Part of the work of CPT is to accompany children to school, through the checkpoints and safely past the soldiers and settlers. But at the moment, it is of course the summer holidays and I feel disappointed not to be able to take part in that activity. But school resumes in the third week of August and so I may be able to do so for a couple of weeks at least. Being the summer holidays, a lot of visiting groups come to the CPT House and we offer presentations of our work and shew an
excellent ﬁlm made by one of the Palestinian members of the team, about daily life in Hebron.I wrap myself round with the erroneous belief that knowing no arabic doesn’t matter as long as my smiles and body language are good and I regret not applying myself to the efforts to teach me some arabic by two delightful young Syrian women, who were re-settled in the UK last year!
M. has just ﬁnished her 3 months service with CPT and must move on before her visa expires. I miss her terribly already, the only compensation being that I have moved into her bedroom, a much nicer room than mine! It is a bit further away from the military watchtower that still stares down at me, but there is a curtain that allows me to block out some of the bright and glaring security lights that are on all night.

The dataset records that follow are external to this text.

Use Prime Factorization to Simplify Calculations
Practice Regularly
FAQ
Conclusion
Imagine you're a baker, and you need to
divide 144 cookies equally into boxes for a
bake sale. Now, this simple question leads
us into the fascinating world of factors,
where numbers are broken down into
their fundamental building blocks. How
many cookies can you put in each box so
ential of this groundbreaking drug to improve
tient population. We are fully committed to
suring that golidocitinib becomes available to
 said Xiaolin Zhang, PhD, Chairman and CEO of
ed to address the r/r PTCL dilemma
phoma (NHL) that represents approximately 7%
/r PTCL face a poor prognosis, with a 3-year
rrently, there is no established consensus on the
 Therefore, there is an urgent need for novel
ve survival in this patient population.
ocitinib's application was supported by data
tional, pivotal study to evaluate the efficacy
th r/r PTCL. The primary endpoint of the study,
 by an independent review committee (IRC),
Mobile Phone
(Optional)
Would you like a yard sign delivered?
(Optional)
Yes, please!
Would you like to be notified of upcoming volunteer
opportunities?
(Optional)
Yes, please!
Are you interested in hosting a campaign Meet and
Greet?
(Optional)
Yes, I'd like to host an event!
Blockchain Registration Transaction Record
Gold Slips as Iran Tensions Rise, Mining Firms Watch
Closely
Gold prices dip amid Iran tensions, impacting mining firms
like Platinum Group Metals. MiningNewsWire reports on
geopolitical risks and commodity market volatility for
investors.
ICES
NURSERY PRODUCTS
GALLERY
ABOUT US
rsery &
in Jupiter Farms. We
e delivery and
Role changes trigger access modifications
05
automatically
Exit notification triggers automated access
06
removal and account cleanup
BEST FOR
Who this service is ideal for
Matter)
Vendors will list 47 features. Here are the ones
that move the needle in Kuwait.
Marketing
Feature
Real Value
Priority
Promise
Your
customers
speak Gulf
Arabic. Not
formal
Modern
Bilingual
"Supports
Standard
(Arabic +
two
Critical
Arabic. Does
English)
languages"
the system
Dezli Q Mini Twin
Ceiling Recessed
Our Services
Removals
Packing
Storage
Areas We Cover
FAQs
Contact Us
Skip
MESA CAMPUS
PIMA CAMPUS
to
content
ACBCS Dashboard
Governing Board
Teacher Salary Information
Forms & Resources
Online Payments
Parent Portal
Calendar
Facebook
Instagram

It is a matter of continual wonder to me that a group of seven complete strangers, of vastly different ages, different genders, religious beliefs and nationalities can bond together so closely in such a short time, so as to provide the security and containment needed to live and work in these unusual circumstances - and to ﬁnd parting from one another quite hard. Much chocolate and other treats help too as well as the immediate warmth and generous hospitality of new Palestinian friends in the market by whom we are surrounded.